Selon le texte sur la fête de Souccoth, pourquoi Chavouoth est-elle liée à Isaac ? Répondez en une à trois phrases.

_Texte retenu_
+ + + + + + +
Fête de Souccoth

Le message de Jacob…

Par le Rav Eliahou Elkaïm

En nommant un lieu de Transjordanie, SOUCCOTH, du nom des cabanes construites pour ses troupeaux, Jacob nous livre l’un des fondements de son approche du monde. Un message qui traverse les âges…

La fête de Souccoth tient son nom de la mitsva de Soucca, qui est l’essence même de cette fête, comme l’indique la Thora dans Parachath Emor :

« … Le quinzième jour de ce mois aura lieu la fête des tentes, durant sept jours en l’honneur de l’Eternel… Vous demeurerez dans des tentes durant sept jours, tout indigène en Israël demeurera sous la tente ; afin que vos générations sachent que j’ai donné des tentes pour demeure aux enfants d’Israël, quand Je les ai fait sortir du pays d’Egypte, Moi, l’Eternel, votre D.ieu» (Lévitique 23 ; 34 et 42 ; 43).

Le Tour (Or Ha’haïm, Hil’hoth Roch ‘Hodech chapitre 417), au nom de son frère (Rabbi Yéhouda, fils de Rabbénou Acher : le Roch), cite une phrase qui va nous permettre d’appréhender cette mitsva de Soucca sous un angle nouveau.

« Chacune des fêtes d’Israël a un rapport avec l’un des patriarches. Pessa’h est lié à Avraham, comme il est écrit : « Pétris-la et fais-en des gâteaux» (Genèse 18 ; 6). D’après nos maîtres, cela se passait à Pessa’h et il s’agissait de Matsoth (pain azymes).

Chavouoth est lié à Isaac, car le Chofar utilisé au moment de la révélation au Sinaï est, d’après la tradition, issu des cornes du bélier sacrifié à la place d’Isaac.

Souccoth est lié à Jacob comme il est écrit :

« Quand à Jacob, il se dirigea vers Souccoth ; il s’y bâtit une demeure, et pour son bétail il fit des enclos. C’est pourquoi il appela cet endroit Souccoth» (Genèse 33 ; 17).

Ces trois correspondances expriment sans aucun doute une idée profonde sur chacune des fêtes juives.

Quatre cent hommes armés

Pour Pessa’h et Chavouoth, même si l’idée demande à être développée, le rapport de ces fêtes avec les patriarches Avraham et Isaac est clair. Effectivement, Avraham consommait déjà de la matsa à Pessa’h, et la corne du bélier du sacrifice d’Isaac est liée directement à la révélation du Sinaï.
+ + + + + + +
_Extrait de données_
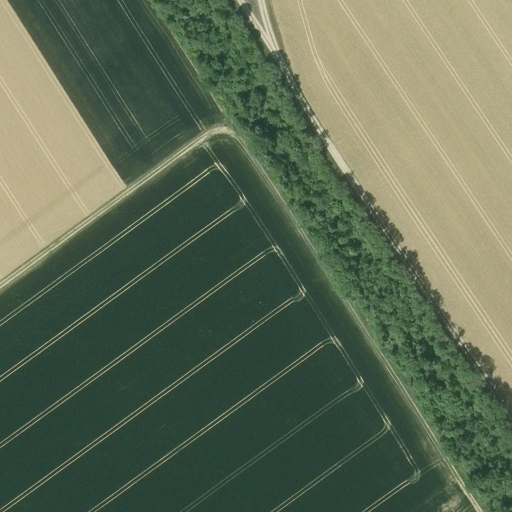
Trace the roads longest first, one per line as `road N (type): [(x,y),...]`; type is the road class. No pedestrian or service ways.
road 1 (track): [(0,286),(222,131),(234,137),(479,511)]
road 2 (track): [(235,0),(511,423)]
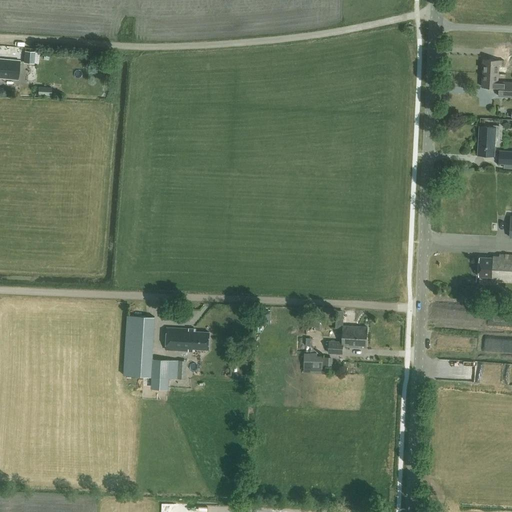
+ + + + + + +
_Corrigé_
Chavouoth est liée à Isaac parce que, d'après la tradition, le Chofar utilisé au moment de la révélation au Sinaï provient des cornes du bélier sacrifié à la place d'Isaac.